"No."
"One night. One hundred and thirty-two dollars and thirty-seven cents."
The cat guy raised an eyebrow, the grime over that eye cracked a little. "One fifty."
"I don't have one fifty, you know that."
"Then I want to see the redhead's hooters."
Tommy looked at Jody, then back at the cat guy, then back at Jody.
"No," Jody said calmly.
"No," Tommy said indignantly. "How dare you suggest it?"
"One hooter," countered the cat guy.
Tommy looked at Jody. She gave him the wide, green-eyed expression that she would have described as I will slap you so far into next week that it will take a team of surgeons just to get Wednesday out of your ass.
"No way," Tommy said. "The redhead's hooters are not on the table." He grinned, looked back at Jody, then looked away, really fast.
The cat guy shrugged. "I'll need some kind of security deposit, like your driver's license—"
"Sure," Tommy said.
"And a credit card."
"No," Jody said, pulling her jacket closed and zipping it up to her neck.
"Nothing kinky," said the cat guy. "I'll know."
"Going to show him to my aunt, and I'll have him back tomorrow, this time."
"Deal," said the cat guy. "His name is Chet."

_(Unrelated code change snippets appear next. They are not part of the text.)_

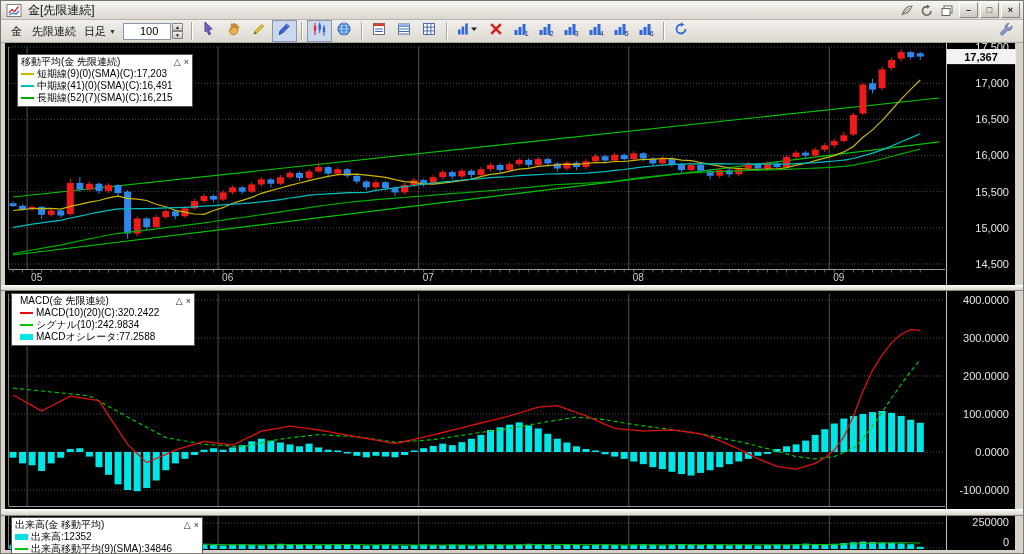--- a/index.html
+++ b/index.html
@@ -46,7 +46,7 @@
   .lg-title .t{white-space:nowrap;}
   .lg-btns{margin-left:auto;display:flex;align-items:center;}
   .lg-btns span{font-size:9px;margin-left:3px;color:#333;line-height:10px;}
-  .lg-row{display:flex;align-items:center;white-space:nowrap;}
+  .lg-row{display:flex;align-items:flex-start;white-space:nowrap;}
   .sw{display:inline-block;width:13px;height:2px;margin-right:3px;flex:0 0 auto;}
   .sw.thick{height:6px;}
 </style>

"You first," Tommy said. They stood in the great room of their loft on either side of the futon, where the huge cat, a crossbreed between a Persian, a dust mop, and possibly a water buffalo, was actively shedding. Tommy had decided that he was going to be very cool about the whole blood-drinking thing, despite the fact that he was so amped he felt as if he could run up and down the walls. In fact, he wasn't sure that he couldn't run up and down the walls, that was part of what was freaking him out. Still, since coming to San Francisco a couple of months ago, he had spent entirely too much time overreacting, and he wasn't going to do it now—not in front of his girlfriend. Not at all, if he could help it.